Variable Selection - Model Development - Prediction of Default for Financial Institutions with

6 Model Development

6.1 Variable Selection

Here especially is the redundancy affected by correlations between potential input variables.

Another common issue is including variables with no or very little predictive power.

A bad selection of input variables can affect the model negatively and lowering the

predicator power. This again can have huge negative consequences, as Nordea might take unwanted risk from counterparties. The prediction of the dependent variable relies on, for any statistical model, exploitation on relationships between the inputted data and the output. Thereby making the process of good variable selection crucial, to develop a good statistical model.

In view of the thesis, non-parametric methods, are models with no underlying assumption on any factors such as population, distribution or sample size of the independent variables. In comparison, parametric models are models with some physical interpretation of the

underlying system. Here, the linear regression is one example. The main difference between the two methods, are the underlying assumptions regarding the structure of the model.

Artificial neural networks or other similar data driven modeling approaches falls under the category of non-parametric methods. For such models, the variables are selected from the available data, and the statistical model is thereafter developed. The complexity and non-parametric structure of Artificial Neural Networks makes the application of many existing variable selection methods inapplicable.

(May, Dandy, & Maier, 2011) present six key considerations for variable selection when using artificial neural networks. These are; relevancy, computational effort, training difficulty, dimensionality and lastly comprehensibility.

**SOURCE DATA**
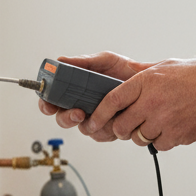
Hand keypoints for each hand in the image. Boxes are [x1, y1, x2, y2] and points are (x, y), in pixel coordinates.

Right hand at [38, 52, 154, 135]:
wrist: (148, 81)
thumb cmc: (124, 70)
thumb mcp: (104, 61)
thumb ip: (83, 62)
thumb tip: (60, 61)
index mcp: (74, 90)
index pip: (52, 99)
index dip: (46, 104)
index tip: (49, 105)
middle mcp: (80, 106)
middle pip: (62, 118)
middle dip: (67, 118)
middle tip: (79, 112)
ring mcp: (94, 119)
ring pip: (82, 129)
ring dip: (90, 124)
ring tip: (104, 114)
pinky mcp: (108, 129)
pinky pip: (100, 135)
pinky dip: (106, 129)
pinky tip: (115, 119)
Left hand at [82, 57, 195, 150]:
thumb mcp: (165, 68)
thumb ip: (141, 80)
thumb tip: (121, 93)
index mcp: (145, 82)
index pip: (111, 102)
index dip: (99, 115)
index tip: (93, 122)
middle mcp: (152, 102)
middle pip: (121, 126)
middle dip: (122, 128)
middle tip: (130, 124)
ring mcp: (164, 121)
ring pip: (139, 138)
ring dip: (143, 134)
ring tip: (159, 121)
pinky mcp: (177, 136)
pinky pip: (158, 145)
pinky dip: (162, 140)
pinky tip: (174, 126)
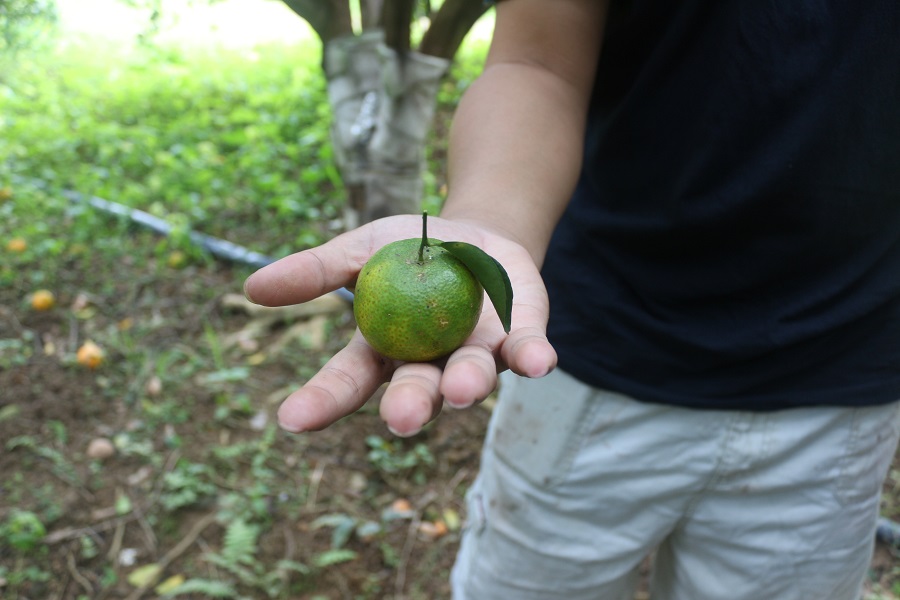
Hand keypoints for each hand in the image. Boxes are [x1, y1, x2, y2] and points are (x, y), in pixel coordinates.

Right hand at [242, 214, 556, 435]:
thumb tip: (252, 288)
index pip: (349, 380)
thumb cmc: (410, 250)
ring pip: (469, 377)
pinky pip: (524, 351)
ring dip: (466, 384)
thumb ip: (317, 271)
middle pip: (414, 391)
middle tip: (401, 418)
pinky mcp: (518, 336)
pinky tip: (538, 363)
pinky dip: (531, 357)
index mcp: (384, 350)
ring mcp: (475, 355)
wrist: (476, 233)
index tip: (291, 419)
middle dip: (408, 405)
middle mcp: (428, 364)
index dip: (323, 400)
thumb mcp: (361, 249)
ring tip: (460, 388)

**WORK REQUEST 1**
In the variable selection text, which model is given as an example of a parametric model?
**WORK REQUEST 2**
Can you condense the paragraph of the variable selection text that begins "Artificial neural networks or other similar" into a brief bulleted list of its main facts?

**EXERCISE RESULT 1**
Linear regression.

**EXERCISE RESULT 2**
- Artificial neural networks and similar data-driven modeling approaches are non-parametric methods.
- For such models, variables are selected from the available data before the statistical model is developed.
- Because of the complexity and non-parametric structure of artificial neural networks, many existing variable selection methods cannot be applied.